During the fall 2019 semester, I had a chance to do my pre-practicum or my "test run" for student teaching at a private daycare. I had never taught children before. This was the first chance I had to bring my ideas to life while also following strict guidelines on how to optimize student engagement and learning.

However, shortly after I started my pre-practicum I realized that I was more or less an extra body in the classroom to change diapers and manage behavior rather than student teaching. This aggravated me to no end because my main goal during this time was to answer those unknown questions in my head. How do I teach?

After a long semester of learning what not to do I was eager to spend the spring semester at a more credible school. I was placed in a pre-kindergarten classroom.

When I entered the classroom on the first day I made clear goals in my head of what I wanted to get out of this final semester as a student-teacher. I wanted to know how to teach.

I tried harder in this classroom than I had ever tried before. While this preschool did not have strict curricular goals their style of teaching was something that opened my eyes to what it really means to learn. I offered to help in any way possible.

I went in every morning ready to teach, with engaging activity ideas that connected to standards.
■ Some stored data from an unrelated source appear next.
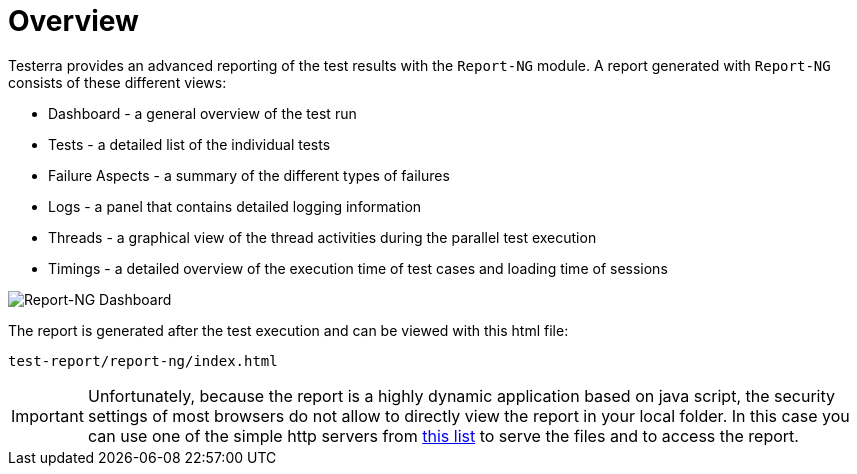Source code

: = Overview

Testerra provides an advanced reporting of the test results with the `Report-NG` module.
A report generated with `Report-NG` consists of these different views:

* Dashboard - a general overview of the test run
* Tests - a detailed list of the individual tests
* Failure Aspects - a summary of the different types of failures
* Logs - a panel that contains detailed logging information
* Threads - a graphical view of the thread activities during the parallel test execution
* Timings - a detailed overview of the execution time of test cases and loading time of sessions

image::report-ng-01.png[align="center", alt="Report-NG Dashboard"]

The report is generated after the test execution and can be viewed with this html file:
[source]
----
test-report/report-ng/index.html
----


[IMPORTANT]
====
Unfortunately, because the report is a highly dynamic application based on java script, the security settings of most browsers do not allow to directly view the report in your local folder. In this case you can use one of the simple http servers from https://gist.github.com/willurd/5720255[this list] to serve the files and to access the report.

====
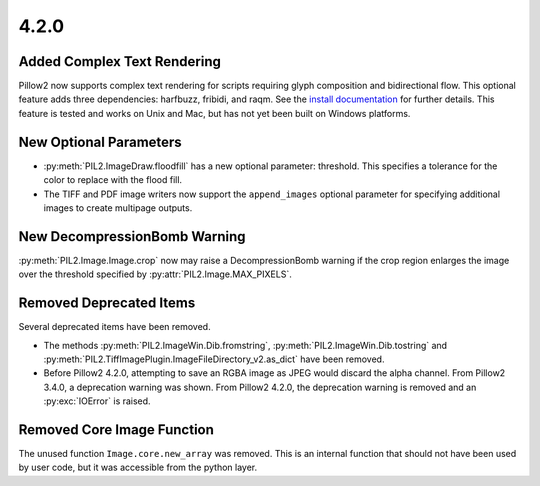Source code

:4.2.0
-----

Added Complex Text Rendering
============================

Pillow2 now supports complex text rendering for scripts requiring glyph
composition and bidirectional flow. This optional feature adds three
dependencies: harfbuzz, fribidi, and raqm. See the `install
documentation <../installation.html>`_  for further details. This feature is
tested and works on Unix and Mac, but has not yet been built on Windows
platforms.

New Optional Parameters
=======================

* :py:meth:`PIL2.ImageDraw.floodfill` has a new optional parameter:
  threshold. This specifies a tolerance for the color to replace with
  the flood fill.

* The TIFF and PDF image writers now support the ``append_images``
  optional parameter for specifying additional images to create
  multipage outputs.

New DecompressionBomb Warning
=============================

:py:meth:`PIL2.Image.Image.crop` now may raise a DecompressionBomb
warning if the crop region enlarges the image over the threshold
specified by :py:attr:`PIL2.Image.MAX_PIXELS`.

Removed Deprecated Items
========================

Several deprecated items have been removed.

* The methods :py:meth:`PIL2.ImageWin.Dib.fromstring`,
  :py:meth:`PIL2.ImageWin.Dib.tostring` and
  :py:meth:`PIL2.TiffImagePlugin.ImageFileDirectory_v2.as_dict` have
  been removed.

* Before Pillow2 4.2.0, attempting to save an RGBA image as JPEG would
  discard the alpha channel. From Pillow2 3.4.0, a deprecation warning
  was shown. From Pillow2 4.2.0, the deprecation warning is removed and
  an :py:exc:`IOError` is raised.

Removed Core Image Function
===========================

The unused function ``Image.core.new_array`` was removed. This is an
internal function that should not have been used by user code, but it
was accessible from the python layer.
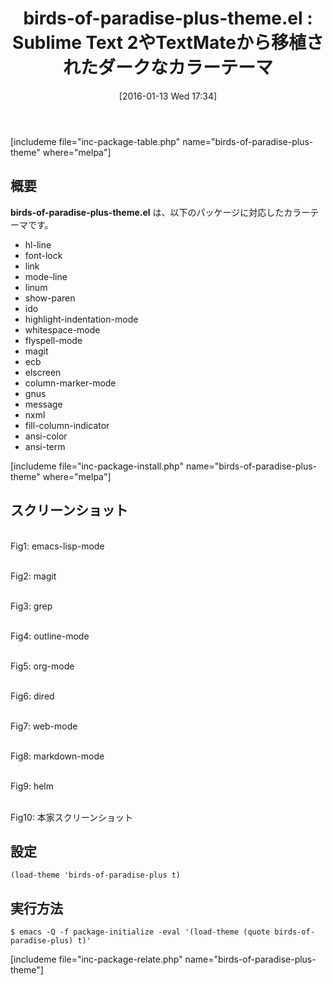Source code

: #+BLOG: rubikitch
#+POSTID: 1357
#+BLOG: rubikitch
#+DATE: [2016-01-13 Wed 17:34]
#+PERMALINK: birds-of-paradise-plus-theme
#+OPTIONS: toc:nil num:nil todo:nil pri:nil tags:nil ^:nil \n:t -:nil
#+ISPAGE: nil
#+DESCRIPTION:
# (progn (erase-buffer)(find-file-hook--org2blog/wp-mode))
#+BLOG: rubikitch
#+CATEGORY: ダーク
#+EL_PKG_NAME: birds-of-paradise-plus-theme
#+TAGS: from:sublime-text, from:vim
#+EL_TITLE0: Sublime Text 2やTextMateから移植されたダークなカラーテーマ
#+EL_URL: 
#+begin: org2blog
#+TITLE: birds-of-paradise-plus-theme.el : Sublime Text 2やTextMateから移植されたダークなカラーテーマ
[includeme file="inc-package-table.php" name="birds-of-paradise-plus-theme" where="melpa"]

#+end:
** 概要
*birds-of-paradise-plus-theme.el* は、以下のパッケージに対応したカラーテーマです。
- hl-line
- font-lock
- link
- mode-line
- linum
- show-paren
- ido
- highlight-indentation-mode
- whitespace-mode
- flyspell-mode
- magit
- ecb
- elscreen
- column-marker-mode
- gnus
- message
- nxml
- fill-column-indicator
- ansi-color
- ansi-term
[includeme file="inc-package-install.php" name="birds-of-paradise-plus-theme" where="melpa"]
** スクリーンショット
# (save-window-excursion (async-shell-command "emacs-test -eval '(load-theme (quote birds-of-paradise-plus) t)'"))
# (progn (forward-line 1)(shell-command "screenshot-time.rb org_theme_template" t))
#+ATTR_HTML: :width 480
[[file:/r/sync/screenshots/20160113173626.png]]
Fig1: emacs-lisp-mode

#+ATTR_HTML: :width 480
[[file:/r/sync/screenshots/20160113173631.png]]
Fig2: magit

#+ATTR_HTML: :width 480
[[file:/r/sync/screenshots/20160113173634.png]]
Fig3: grep

#+ATTR_HTML: :width 480
[[file:/r/sync/screenshots/20160113173636.png]]
Fig4: outline-mode

#+ATTR_HTML: :width 480
[[file:/r/sync/screenshots/20160113173638.png]]
Fig5: org-mode

#+ATTR_HTML: :width 480
[[file:/r/sync/screenshots/20160113173640.png]]
Fig6: dired

#+ATTR_HTML: :width 480
[[file:/r/sync/screenshots/20160113173643.png]]
Fig7: web-mode

#+ATTR_HTML: :width 480
[[file:/r/sync/screenshots/20160113173645.png]]
Fig8: markdown-mode

#+ATTR_HTML: :width 480
[[file:/r/sync/screenshots/20160113173648.png]]
Fig9: helm


#+ATTR_HTML: :width 480
[[https://github.com/jimeh/birds-of-paradise-plus-theme.el/raw/master/preview/gui.png]]
Fig10: 本家スクリーンショット



** 設定
#+BEGIN_SRC fundamental
(load-theme 'birds-of-paradise-plus t)
#+END_SRC

** 実行方法
#+BEGIN_EXAMPLE
$ emacs -Q -f package-initialize -eval '(load-theme (quote birds-of-paradise-plus) t)'
#+END_EXAMPLE

# (progn (forward-line 1)(shell-command "screenshot-time.rb org_template" t))
[includeme file="inc-package-relate.php" name="birds-of-paradise-plus-theme"]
I was given freedom by my host teacher to make the classroom my own while still following the school's guidelines.

I was connecting with my students and building relationships. I was learning their interests, their hobbies, their friendships, their likes, and dislikes.

And then COVID-19 happened.

All of my classes went remote. All of the schools closed.

As I sit here and write this personal account I wonder how my students are doing.

Although my hours have been completed through the state I feel incomplete.

I feel that yet again I was stripped of my learning. While time keeps ticking and we are getting closer and closer to the last day of "school", that doesn't even feel like school whatsoever, I feel now more than ever that I am not ready. I feel that my unanswered questions are still as they were: unanswered.

I know that an older, more seasoned educator is reading this right now saying to themselves, "You're never ready to teach until you actually get out there and do it!" I understand that. I also know there are others reading this saying to themselves, "This is a worldwide pandemic you're lucky to be healthy and safe, cry me a river!" I understand that too. But after all of the hard work, confusion, trial, and error throughout my college career I never in my wildest dreams thought this was going to be the way it all ended. But it is.

With each passing day, I wonder if this was what was supposed to happen. Maybe this is a way of life telling me that I am ready and that I need to stop feeling insecure about what I'm capable of.